The Different Forms of Income Revenue in the US

 We all know that in order to make money, you have to, well, work for it. But did you know that there are different types of income? Granted, some of them are taxable and some of them aren’t, but they’re still technically different types. Here’s a quick run-down of the different types of income and how they’re taxed (or not taxed) in the United States. 

Wages

 Wages are what you earn from working an hourly or salaried job. Basically, if your paycheck has “wages” listed as income, that’s what it is—the money you earned from working. Wages are fully taxable, so be sure to have the proper amount withheld from your paycheck so you don’t end up owing the government come tax season. If you don’t withhold enough, you will be charged a penalty plus interest. Not fun.

Tips 

If you work in a service industry such as bartending or waitressing, chances are good that you receive tips as part of your compensation. 

Tips are considered taxable wages, so they must be reported as income on your tax return. Be sure to keep track of your tips throughout the year so you don’t under-report your income and end up owing taxes (plus penalties and interest) come tax time. 

Investment Income 

If you have money invested in stocks, bonds, mutual funds, or real estate, any money that those investments earn is considered investment income. This can include interest earned on savings accounts or CDs as well. Investment income is taxed at your marginal tax rate (more on that below), so it’s important to keep good records of your investment activity throughout the year. 

Royalties 

Royalties are payments made to someone for the use of their property or intellectual property, such as patents, copyrights, or natural resources. For example, if someone wants to use one of your copyrighted photographs, they would need to pay you a royalty fee in order for that use to be legal. Like investment income, royalties are taxed at your marginal tax rate. 
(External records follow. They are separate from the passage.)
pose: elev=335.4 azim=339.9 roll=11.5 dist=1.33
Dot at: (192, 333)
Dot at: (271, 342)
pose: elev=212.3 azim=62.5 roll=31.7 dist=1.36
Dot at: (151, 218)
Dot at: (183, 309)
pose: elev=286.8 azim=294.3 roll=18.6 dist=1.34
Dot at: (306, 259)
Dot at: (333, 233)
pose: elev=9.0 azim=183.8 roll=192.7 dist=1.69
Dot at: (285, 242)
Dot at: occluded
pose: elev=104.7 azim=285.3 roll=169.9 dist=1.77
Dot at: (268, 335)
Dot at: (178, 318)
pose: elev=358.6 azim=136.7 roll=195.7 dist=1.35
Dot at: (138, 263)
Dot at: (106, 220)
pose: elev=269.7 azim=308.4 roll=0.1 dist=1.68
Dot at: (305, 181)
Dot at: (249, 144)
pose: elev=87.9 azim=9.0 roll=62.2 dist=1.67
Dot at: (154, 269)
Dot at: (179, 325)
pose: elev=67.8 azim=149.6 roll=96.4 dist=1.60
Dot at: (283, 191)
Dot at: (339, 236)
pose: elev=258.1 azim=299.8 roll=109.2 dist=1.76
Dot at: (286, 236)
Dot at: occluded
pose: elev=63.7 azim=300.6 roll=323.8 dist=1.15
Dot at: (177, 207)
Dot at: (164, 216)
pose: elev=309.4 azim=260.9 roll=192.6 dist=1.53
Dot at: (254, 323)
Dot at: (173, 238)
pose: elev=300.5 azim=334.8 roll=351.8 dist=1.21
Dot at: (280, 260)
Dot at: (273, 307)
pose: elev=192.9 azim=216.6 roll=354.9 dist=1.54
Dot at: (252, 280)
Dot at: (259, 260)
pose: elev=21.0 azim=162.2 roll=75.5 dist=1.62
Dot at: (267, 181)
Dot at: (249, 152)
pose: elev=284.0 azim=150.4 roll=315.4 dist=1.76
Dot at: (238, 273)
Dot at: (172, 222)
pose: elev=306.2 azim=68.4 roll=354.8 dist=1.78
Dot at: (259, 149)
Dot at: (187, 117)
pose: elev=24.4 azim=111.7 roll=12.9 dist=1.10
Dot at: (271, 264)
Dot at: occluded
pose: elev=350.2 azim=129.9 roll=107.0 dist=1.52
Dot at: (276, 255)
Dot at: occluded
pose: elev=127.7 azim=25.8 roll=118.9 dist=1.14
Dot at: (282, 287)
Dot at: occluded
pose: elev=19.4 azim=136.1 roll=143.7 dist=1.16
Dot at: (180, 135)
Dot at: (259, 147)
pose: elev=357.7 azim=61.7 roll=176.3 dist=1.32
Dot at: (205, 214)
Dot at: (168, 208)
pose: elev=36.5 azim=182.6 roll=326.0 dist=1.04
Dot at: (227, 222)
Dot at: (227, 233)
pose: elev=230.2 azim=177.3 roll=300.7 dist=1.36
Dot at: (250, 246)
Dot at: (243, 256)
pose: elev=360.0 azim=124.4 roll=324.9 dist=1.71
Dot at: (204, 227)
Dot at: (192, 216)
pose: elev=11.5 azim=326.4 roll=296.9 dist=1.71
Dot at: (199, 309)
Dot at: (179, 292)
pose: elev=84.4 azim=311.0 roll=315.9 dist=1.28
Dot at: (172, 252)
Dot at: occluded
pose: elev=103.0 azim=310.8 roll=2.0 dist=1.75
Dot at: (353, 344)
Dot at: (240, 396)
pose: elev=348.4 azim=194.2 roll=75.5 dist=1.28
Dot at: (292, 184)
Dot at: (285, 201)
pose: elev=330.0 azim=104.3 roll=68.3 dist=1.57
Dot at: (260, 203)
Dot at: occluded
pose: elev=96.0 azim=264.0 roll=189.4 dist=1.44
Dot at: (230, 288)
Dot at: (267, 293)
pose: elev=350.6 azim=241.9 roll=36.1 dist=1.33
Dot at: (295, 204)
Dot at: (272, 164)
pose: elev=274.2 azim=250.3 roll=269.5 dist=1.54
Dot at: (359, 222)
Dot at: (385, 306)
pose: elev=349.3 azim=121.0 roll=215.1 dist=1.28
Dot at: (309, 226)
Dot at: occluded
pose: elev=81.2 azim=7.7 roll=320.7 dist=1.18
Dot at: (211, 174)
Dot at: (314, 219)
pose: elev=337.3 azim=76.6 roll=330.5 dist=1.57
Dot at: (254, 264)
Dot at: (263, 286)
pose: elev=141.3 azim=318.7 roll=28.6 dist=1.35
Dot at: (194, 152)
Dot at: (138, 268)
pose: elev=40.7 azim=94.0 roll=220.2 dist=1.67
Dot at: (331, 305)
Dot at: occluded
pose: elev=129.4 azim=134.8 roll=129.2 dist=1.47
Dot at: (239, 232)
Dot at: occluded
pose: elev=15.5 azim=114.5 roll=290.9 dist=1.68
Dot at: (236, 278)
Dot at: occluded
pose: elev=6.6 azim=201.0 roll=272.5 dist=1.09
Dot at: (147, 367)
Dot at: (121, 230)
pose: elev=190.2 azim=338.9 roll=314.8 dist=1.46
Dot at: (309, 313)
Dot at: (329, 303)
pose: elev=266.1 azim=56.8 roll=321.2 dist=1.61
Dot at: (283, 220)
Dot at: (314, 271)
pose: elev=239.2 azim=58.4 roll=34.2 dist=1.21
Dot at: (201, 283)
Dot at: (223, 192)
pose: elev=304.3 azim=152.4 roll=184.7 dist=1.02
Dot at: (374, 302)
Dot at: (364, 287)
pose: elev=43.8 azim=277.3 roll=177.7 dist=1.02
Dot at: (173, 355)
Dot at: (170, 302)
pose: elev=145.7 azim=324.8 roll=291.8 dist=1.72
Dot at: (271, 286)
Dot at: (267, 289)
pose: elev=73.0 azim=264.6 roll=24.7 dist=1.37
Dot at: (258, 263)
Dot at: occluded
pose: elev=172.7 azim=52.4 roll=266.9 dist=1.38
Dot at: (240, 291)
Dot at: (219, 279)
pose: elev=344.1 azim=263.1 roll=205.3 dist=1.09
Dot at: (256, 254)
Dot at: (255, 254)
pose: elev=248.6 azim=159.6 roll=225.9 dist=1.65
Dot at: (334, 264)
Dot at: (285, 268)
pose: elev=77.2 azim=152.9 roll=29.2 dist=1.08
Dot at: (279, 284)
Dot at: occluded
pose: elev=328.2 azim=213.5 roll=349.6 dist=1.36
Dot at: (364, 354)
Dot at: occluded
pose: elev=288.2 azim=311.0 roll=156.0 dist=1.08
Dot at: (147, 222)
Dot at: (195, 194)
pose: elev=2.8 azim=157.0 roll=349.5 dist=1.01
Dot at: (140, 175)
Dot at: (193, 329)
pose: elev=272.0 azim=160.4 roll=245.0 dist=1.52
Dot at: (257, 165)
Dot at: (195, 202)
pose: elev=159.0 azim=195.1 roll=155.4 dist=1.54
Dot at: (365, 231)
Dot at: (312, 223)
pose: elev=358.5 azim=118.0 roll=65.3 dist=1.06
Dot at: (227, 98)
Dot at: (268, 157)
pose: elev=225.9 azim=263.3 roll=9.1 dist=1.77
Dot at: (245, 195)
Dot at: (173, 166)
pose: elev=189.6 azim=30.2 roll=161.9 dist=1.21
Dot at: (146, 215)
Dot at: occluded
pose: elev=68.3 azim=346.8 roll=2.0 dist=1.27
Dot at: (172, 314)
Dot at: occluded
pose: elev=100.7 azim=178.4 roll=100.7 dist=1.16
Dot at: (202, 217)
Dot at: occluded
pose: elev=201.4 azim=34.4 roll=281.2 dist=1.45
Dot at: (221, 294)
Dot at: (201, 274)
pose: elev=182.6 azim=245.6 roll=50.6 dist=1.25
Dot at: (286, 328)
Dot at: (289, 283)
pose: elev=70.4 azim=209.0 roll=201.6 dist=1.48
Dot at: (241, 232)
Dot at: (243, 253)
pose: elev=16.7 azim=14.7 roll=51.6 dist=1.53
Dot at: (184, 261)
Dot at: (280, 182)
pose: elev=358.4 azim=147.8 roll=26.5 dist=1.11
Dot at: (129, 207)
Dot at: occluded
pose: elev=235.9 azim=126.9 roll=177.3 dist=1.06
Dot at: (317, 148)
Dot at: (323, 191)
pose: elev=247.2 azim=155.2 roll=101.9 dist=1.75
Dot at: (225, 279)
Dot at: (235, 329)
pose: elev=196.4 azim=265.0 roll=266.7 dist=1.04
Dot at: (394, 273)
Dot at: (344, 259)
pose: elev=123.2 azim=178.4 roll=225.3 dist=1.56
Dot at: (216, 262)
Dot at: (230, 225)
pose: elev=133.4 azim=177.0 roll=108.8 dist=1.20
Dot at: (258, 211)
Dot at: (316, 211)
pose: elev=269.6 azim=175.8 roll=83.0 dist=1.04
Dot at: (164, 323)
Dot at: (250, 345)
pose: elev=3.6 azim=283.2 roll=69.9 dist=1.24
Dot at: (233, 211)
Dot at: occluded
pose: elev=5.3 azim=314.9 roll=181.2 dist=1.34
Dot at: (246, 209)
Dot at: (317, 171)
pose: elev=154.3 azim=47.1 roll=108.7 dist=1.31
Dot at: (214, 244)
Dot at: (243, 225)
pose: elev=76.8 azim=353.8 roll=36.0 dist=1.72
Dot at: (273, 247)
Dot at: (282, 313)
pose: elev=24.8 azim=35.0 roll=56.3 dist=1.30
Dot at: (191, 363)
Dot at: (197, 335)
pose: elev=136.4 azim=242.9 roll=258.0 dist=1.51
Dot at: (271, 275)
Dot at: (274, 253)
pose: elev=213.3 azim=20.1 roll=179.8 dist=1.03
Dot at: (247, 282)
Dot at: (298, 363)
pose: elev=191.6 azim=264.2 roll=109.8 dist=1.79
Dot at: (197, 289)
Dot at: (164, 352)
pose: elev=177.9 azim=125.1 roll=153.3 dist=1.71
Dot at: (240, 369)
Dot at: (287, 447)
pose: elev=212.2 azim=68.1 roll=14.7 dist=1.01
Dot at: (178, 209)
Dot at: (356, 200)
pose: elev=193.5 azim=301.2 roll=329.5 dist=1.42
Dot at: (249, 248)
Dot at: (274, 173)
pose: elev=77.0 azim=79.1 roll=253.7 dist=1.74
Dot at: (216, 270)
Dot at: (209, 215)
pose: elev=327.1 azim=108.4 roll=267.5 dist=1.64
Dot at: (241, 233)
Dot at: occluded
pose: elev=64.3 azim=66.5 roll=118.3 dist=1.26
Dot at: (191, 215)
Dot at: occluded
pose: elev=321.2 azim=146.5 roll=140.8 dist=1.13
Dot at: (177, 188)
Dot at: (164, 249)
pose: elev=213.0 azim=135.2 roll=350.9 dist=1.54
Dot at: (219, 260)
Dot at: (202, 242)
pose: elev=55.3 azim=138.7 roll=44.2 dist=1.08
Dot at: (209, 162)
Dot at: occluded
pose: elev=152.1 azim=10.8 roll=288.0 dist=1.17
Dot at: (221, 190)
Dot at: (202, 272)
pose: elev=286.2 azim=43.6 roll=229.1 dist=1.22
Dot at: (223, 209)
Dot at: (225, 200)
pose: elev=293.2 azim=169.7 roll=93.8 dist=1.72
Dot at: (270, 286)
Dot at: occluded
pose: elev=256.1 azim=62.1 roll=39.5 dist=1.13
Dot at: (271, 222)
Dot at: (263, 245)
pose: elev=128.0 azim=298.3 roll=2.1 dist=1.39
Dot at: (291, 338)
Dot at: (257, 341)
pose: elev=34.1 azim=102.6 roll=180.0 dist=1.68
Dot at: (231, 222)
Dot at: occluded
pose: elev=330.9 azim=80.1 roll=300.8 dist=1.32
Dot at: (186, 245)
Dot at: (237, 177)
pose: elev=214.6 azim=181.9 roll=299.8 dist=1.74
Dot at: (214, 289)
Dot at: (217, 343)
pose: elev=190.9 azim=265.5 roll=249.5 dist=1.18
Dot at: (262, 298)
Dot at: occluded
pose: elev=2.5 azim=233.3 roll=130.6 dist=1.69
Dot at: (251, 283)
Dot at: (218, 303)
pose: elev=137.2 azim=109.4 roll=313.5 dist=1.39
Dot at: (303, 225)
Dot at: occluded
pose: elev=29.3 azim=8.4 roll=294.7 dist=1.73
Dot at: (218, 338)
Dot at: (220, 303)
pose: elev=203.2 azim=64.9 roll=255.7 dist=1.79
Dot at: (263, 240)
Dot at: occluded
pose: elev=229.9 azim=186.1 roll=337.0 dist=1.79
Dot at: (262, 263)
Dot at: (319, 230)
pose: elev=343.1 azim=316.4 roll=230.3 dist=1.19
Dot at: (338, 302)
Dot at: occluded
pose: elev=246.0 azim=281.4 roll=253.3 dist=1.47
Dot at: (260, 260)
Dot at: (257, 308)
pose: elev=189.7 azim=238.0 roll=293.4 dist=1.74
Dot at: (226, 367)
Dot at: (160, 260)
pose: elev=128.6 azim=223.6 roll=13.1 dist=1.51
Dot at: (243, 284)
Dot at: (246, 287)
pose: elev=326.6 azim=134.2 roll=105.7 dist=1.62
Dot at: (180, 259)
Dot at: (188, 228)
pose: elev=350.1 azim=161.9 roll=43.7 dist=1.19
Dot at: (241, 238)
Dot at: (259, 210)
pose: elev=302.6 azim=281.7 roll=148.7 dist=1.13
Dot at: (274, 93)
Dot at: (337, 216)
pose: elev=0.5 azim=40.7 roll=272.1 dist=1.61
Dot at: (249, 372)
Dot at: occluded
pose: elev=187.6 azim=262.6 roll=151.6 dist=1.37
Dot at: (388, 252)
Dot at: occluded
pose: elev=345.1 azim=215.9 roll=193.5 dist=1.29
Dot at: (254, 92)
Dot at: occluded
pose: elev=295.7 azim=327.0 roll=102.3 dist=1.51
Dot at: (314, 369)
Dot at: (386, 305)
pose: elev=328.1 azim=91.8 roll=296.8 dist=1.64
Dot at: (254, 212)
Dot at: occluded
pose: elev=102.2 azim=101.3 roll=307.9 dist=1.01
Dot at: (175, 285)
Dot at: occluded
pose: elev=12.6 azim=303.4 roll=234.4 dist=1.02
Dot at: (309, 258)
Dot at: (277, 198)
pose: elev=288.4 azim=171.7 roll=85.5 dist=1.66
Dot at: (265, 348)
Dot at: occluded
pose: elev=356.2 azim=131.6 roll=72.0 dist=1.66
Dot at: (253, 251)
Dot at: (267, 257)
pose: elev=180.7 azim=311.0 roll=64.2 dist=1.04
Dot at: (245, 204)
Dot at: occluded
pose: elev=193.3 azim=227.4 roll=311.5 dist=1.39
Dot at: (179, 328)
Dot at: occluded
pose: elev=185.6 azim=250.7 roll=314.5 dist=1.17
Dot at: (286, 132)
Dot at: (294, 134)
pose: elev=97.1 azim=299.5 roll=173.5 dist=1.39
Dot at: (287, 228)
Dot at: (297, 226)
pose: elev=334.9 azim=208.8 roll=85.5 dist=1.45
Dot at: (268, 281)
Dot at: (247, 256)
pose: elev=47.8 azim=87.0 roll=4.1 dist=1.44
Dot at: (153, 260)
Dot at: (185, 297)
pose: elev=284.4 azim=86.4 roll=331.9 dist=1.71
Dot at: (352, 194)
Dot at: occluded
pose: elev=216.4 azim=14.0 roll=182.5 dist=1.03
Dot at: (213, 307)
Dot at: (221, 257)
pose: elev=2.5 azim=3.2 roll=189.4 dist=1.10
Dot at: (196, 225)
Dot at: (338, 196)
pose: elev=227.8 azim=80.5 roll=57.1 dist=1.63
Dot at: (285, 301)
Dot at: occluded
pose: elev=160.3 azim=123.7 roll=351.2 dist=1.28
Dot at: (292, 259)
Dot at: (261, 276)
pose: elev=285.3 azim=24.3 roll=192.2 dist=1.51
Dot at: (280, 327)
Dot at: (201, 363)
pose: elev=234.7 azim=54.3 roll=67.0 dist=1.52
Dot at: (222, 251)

Gains from the Sale of Property

This one is a bit self-explanatory; if you sell something that you own for more than it cost you to acquire it (a “capital gain”), then that amount is considered taxable income. For example, if you buy a stock for $10 per share and sell it later for $15 per share, then you have a $5 capital gain that must be reported on your tax return. Capital gains may also be subject to state taxes depending on where you live—so be sure to check with your state tax agency for more information. 

As you can see, there are different types of income, which means there are different rules regarding taxes. It’s important to keep good records throughout the year, so come tax season; you’re prepared and know exactly what needs to be done! Stay informed and stay safe.